[Problem description] Your answer should be one number: how many lines of the records hold the string "items".

[Entries supplied]

- - - -

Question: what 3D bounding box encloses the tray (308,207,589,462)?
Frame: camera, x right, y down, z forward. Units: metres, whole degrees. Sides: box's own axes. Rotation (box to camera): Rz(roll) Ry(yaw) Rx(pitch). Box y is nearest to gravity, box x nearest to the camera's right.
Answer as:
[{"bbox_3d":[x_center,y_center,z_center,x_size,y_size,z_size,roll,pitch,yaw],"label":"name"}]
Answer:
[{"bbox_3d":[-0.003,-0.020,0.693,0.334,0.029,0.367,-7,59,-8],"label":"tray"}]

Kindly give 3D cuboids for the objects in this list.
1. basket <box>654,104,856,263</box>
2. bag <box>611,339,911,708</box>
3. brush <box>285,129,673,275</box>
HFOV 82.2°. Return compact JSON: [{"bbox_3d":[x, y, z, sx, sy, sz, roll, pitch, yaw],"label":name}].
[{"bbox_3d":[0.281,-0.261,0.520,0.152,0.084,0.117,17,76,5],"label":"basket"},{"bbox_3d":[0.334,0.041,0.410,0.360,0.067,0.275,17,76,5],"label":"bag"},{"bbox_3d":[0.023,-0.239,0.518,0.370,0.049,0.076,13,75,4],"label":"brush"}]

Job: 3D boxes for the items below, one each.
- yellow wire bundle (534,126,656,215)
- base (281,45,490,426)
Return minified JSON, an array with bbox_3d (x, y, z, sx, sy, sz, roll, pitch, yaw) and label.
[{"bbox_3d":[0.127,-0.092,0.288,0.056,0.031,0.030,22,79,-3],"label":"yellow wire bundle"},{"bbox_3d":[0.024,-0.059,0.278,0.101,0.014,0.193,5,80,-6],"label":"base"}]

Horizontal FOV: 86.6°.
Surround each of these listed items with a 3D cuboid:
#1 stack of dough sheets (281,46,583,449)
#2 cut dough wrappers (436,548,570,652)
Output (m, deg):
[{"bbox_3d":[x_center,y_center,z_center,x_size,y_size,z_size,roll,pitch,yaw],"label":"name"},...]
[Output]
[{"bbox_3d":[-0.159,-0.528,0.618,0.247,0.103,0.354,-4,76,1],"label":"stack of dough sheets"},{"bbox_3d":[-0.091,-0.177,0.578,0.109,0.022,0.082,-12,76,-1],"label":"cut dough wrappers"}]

- - - -

[Answer space] 2